Texto fornecido.
------------

Migalhas Quentes

Precatórios federais: um calote judicial

Indefinição de índice de correção de precatórios gera insegurança jurídica.

27/2/2015

O pagamento dos precatórios está um verdadeiro pandemônio na Justiça Federal. E parece que estamos longe de um desfecho. Vejamos, em migalhas, como se deu a questão.

Antes de 2000. Não havia previsão para pagamento de atualização monetária nos precatórios. O que se fazia era questionar judicialmente a atualização, criando com isso novos precatórios, num verdadeiro círculo vicioso.

Setembro de 2000. A EC 30 passa a prever a atualização monetária, mas não diz qual será o índice. Diante da lacuna do indexador, leis orçamentárias disciplinam os índices a serem aplicados. O mais usual entre eles é o IPCA-E.

Dezembro de 2009. EC 62 coloca um ponto final à questão do indexador ao prever que a atualização dos precatórios estaduais e municipais será feita pelo índice oficial de remuneração básica da caderneta de poupança. No caso, a TR.

Março de 2013. STF declara inconstitucional a EC 62, mas não modula os efeitos, criando um imbróglio de proporções bilionárias.

Abril de 2013. O ministro Fux, relator das ADIns, toma pé da confusão que se criou com a não-modulação, e determina cautelarmente que os TJs continuem a pagar os precatórios nos moldes da EC, a mesma que um mês antes tinha sido declarada inconstitucional.

------------

Dados apresentados.
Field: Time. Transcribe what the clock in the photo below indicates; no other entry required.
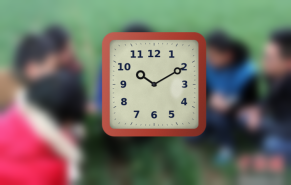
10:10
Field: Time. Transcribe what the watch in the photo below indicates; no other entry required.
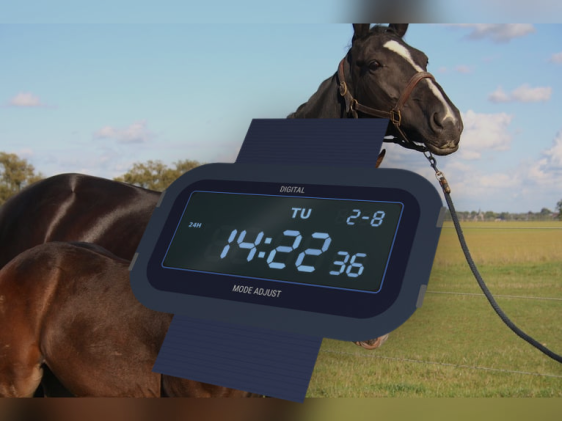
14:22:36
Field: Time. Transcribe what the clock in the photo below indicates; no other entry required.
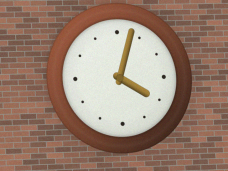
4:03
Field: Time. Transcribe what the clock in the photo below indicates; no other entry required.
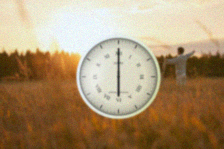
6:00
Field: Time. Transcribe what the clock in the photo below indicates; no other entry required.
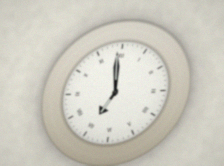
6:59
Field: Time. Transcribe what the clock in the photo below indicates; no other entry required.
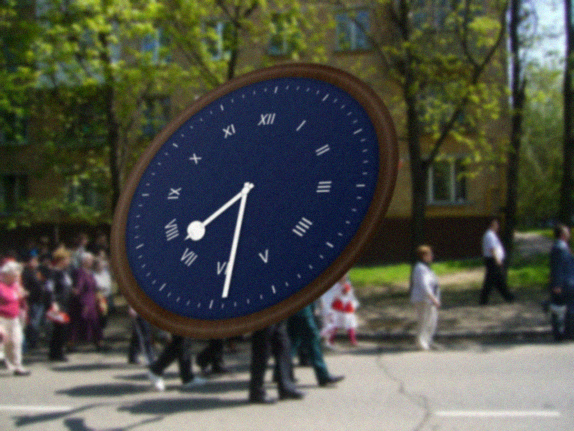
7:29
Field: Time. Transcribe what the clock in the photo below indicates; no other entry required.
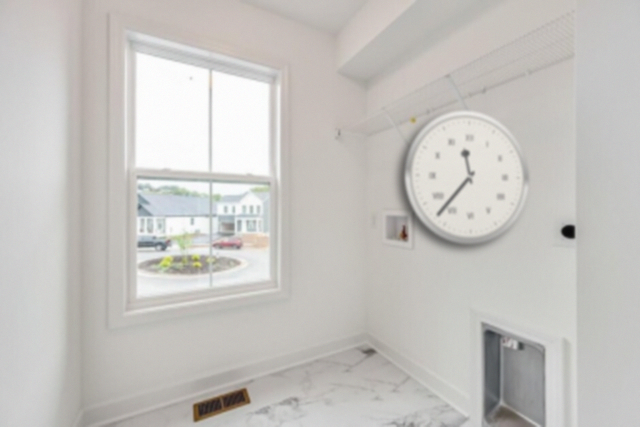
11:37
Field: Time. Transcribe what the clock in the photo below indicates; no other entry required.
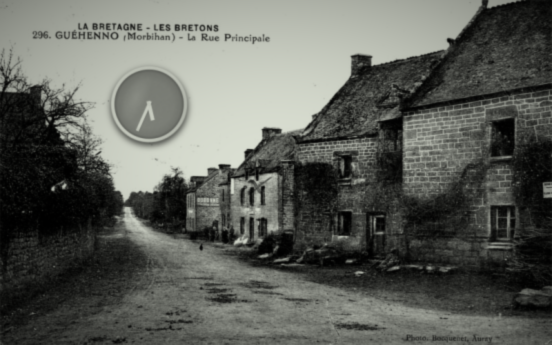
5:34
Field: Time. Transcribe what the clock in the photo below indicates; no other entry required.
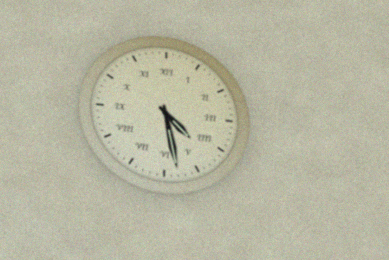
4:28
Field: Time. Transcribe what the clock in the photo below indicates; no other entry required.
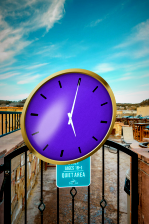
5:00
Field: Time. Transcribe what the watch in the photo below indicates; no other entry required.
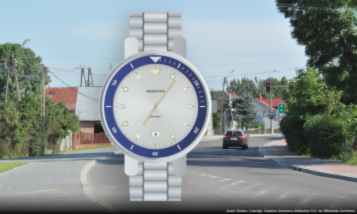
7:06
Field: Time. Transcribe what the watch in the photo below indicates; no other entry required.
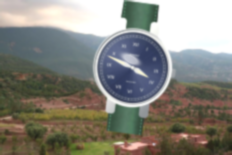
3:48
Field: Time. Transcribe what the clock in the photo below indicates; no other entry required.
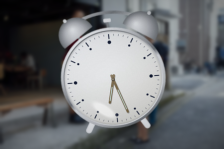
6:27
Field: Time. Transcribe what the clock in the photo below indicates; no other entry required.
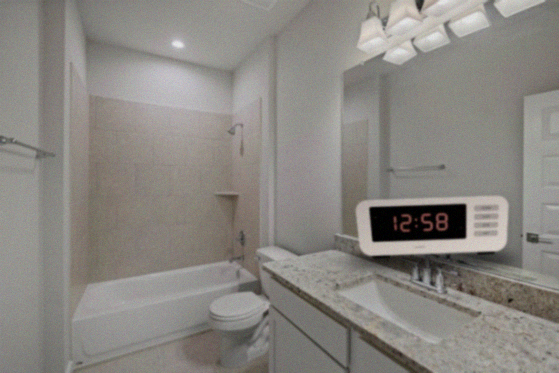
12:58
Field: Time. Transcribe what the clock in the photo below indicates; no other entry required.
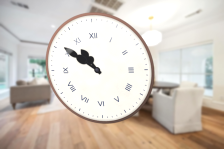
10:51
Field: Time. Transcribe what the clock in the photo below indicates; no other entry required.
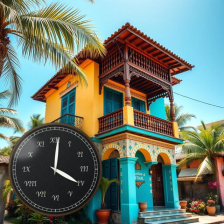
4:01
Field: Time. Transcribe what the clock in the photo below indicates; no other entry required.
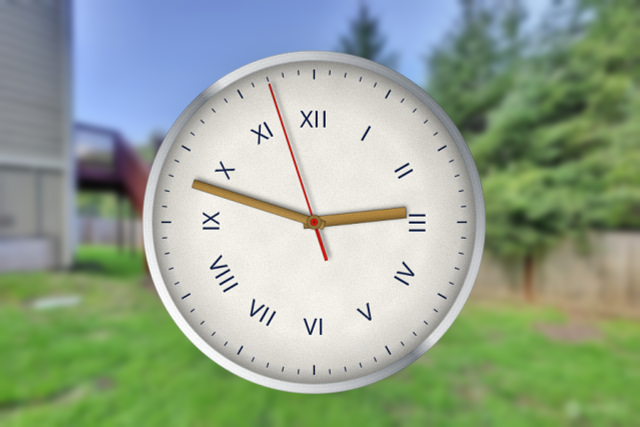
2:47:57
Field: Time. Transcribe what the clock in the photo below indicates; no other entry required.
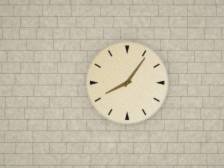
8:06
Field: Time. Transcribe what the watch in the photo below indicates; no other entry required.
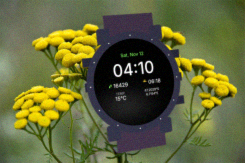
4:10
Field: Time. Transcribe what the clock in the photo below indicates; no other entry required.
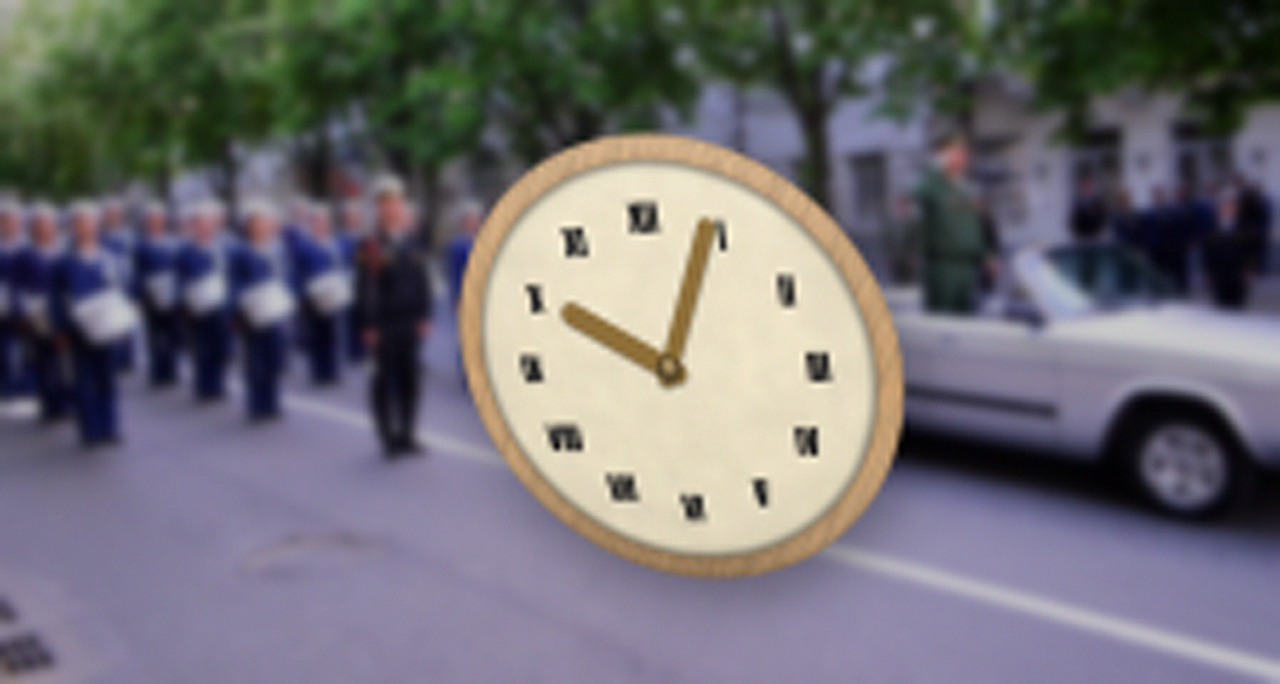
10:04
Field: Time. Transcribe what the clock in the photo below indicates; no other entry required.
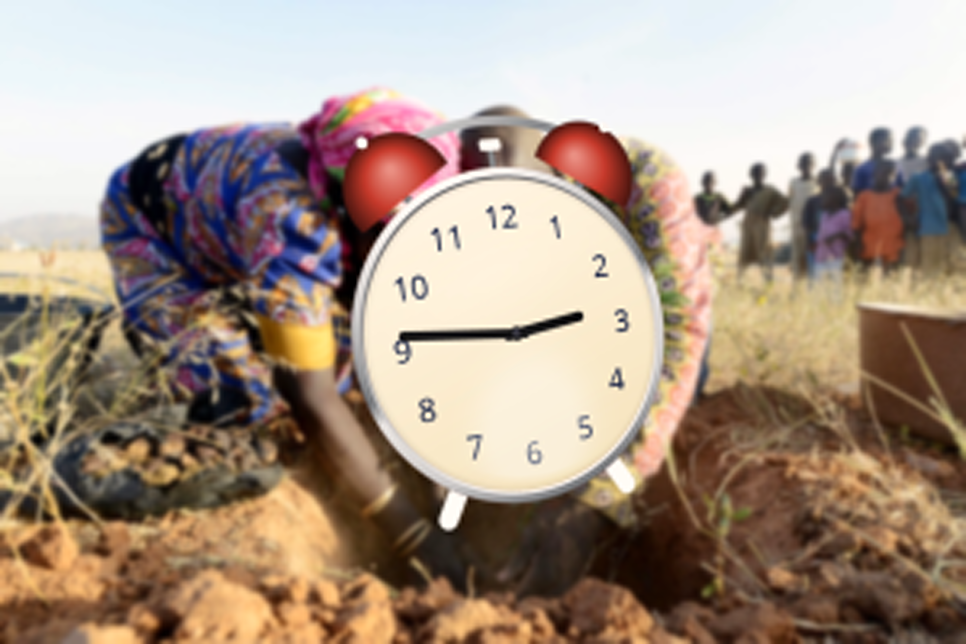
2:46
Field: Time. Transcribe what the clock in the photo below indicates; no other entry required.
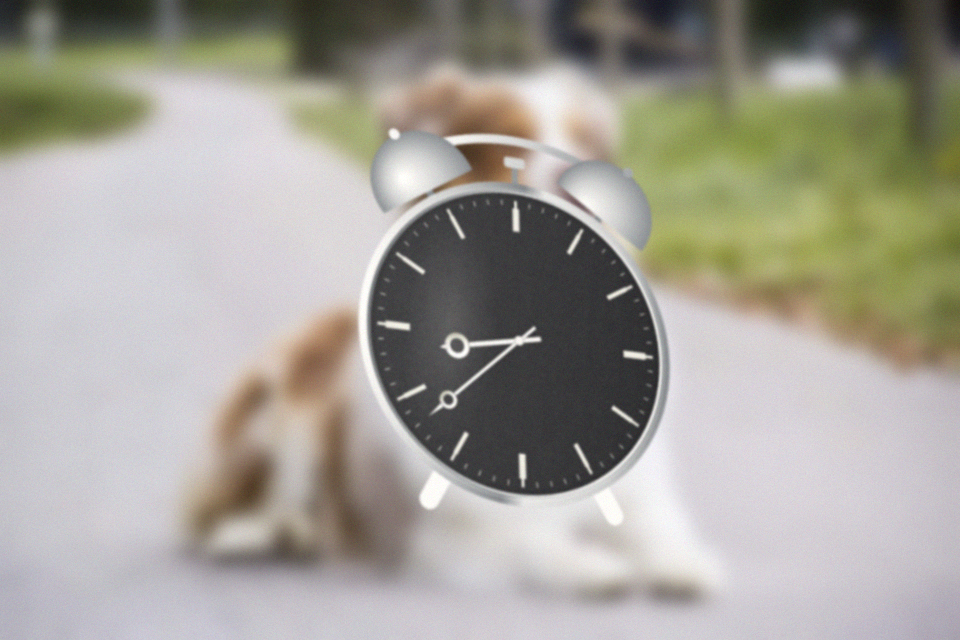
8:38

------------

Exercícios propostos.
**1)** Resuma em duas frases o texto sobre os precatórios federais.
**2)** Copie do texto sobre os precatórios federais o trecho entre "Indefinição de índice" e "é o IPCA-E.", inclusive.
Baseie-se apenas no texto para responder.

Resultados.
**1)** O texto descreve o pandemônio no pagamento dos precatórios na Justiça Federal e relata que, antes de 2000, não havia previsão de atualização monetária, até que a EC 30, de setembro de 2000, passou a prevê-la sem definir o índice. Em dezembro de 2009, a EC 62 fixou a TR para os precatórios estaduais e municipais, mas em março de 2013 o STF a declarou inconstitucional sem modular os efeitos, e em abril de 2013 o ministro Fux determinou cautelarmente que os TJs continuassem pagando nos moldes da emenda.

**2)**
Indefinição de índice de correção de precatórios gera insegurança jurídica.

27/2/2015

O pagamento dos precatórios está um verdadeiro pandemônio na Justiça Federal. E parece que estamos longe de um desfecho. Vejamos, em migalhas, como se deu a questão.

Antes de 2000. Não havia previsão para pagamento de atualização monetária nos precatórios. O que se fazia era questionar judicialmente a atualização, criando com isso novos precatórios, num verdadeiro círculo vicioso.

Setembro de 2000. A EC 30 passa a prever a atualização monetária, mas não diz qual será o índice. Diante da lacuna do indexador, leis orçamentárias disciplinam os índices a serem aplicados. O mais usual entre eles é o IPCA-E.